Monday, April 25, 2011

Quite Simply A Mess

"Viewed as a whole, the secret intelligence summaries help explain why in May 2009 President Barack Obama, after ordering his own review of wartime intelligence, called America's experiment at Guantanamo 'quite simply a mess.'"   Rosenberg & Lasseter, McClatchy Newspapers, 4/24/11
Various media outlets have just published classified military documents on Guantanamo detainees originally obtained by WikiLeaks.  Here is the story from McClatchy's Carol Rosenberg and Tom Lasseter.  They report that:
[T]he U.S. military set up a human intelligence laboratory at Guantanamo that used interrogation and detention practices that they largely made up as they went along . . . The documents, more than 750 individual assessments of former and current Guantanamo detainees, show an intelligence operation that was tremendously dependant on informants — both prison camp snitches repeating what they'd heard from fellow captives and self-described, at times self-aggrandizing, alleged al Qaida insiders turned government witnesses who Pentagon records show have since been released.
The New Yorker's Amy Davidson details how some of the evidence was gathered and goes on to say that "the greatest insight the files may give is into what our government thought it was doing, and why, when it decided to imprison certain people indefinitely and out of the reach of the rule of law—the logic, or illogic, of Guantánamo."

As Rosenberg and Lasseter conclude after reviewing the records of the interrogations, "there’s not a whiff in the documents that any of the work is leading the U.S. closer to capturing bin Laden.
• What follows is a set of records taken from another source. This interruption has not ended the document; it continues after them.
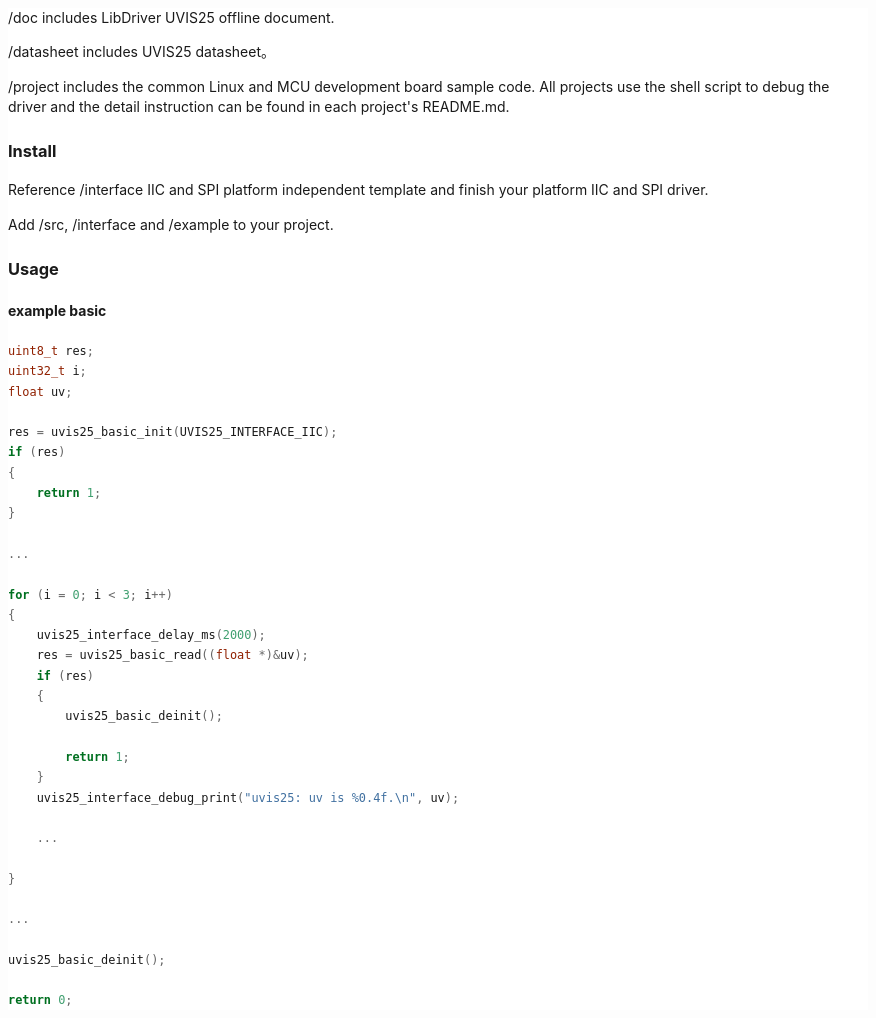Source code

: /doc includes LibDriver UVIS25 offline document.

/datasheet includes UVIS25 datasheet。

/project includes the common Linux and MCU development board sample code. All projects use the shell script to debug the driver and the detail instruction can be found in each project's README.md.

### Install

Reference /interface IIC and SPI platform independent template and finish your platform IIC and SPI driver.

Add /src, /interface and /example to your project.

### Usage

#### example basic

```C
uint8_t res;
uint32_t i;
float uv;

res = uvis25_basic_init(UVIS25_INTERFACE_IIC);
if (res)
{
    return 1;
}

...

for (i = 0; i < 3; i++)
{
    uvis25_interface_delay_ms(2000);
    res = uvis25_basic_read((float *)&uv);
    if (res)
    {
        uvis25_basic_deinit();

        return 1;
    }
    uvis25_interface_debug_print("uvis25: uv is %0.4f.\n", uv);
    
    ...
    
}

...

uvis25_basic_deinit();

return 0;
```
In fact, they suggest a sort of mission creep beyond the post-9/11 goal of using interrogations to hunt down the al Qaeda inner circle and sleeper cells."  Which leads Davidson to remark:  "And so we sacrificed our values and our moral standing for goals that were increasingly—vanishingly—distant from the ones we had been told were so urgent; or for no real reason at all."

In the wake of President Obama's executive order to continue to hold some of the detainees at Guantanamo indefinitely without any charges, Glenn Greenwald stresses that "these documents conclusively underscore the evils of the Obama administration’s indefinite detention regime." 
The idea of trusting the government to imprison people for life based on secret, untested evidence never reviewed by a court should repel any decent or minimally rational person, but these newly released files demonstrate how warped is this indefinite detention policy specifically.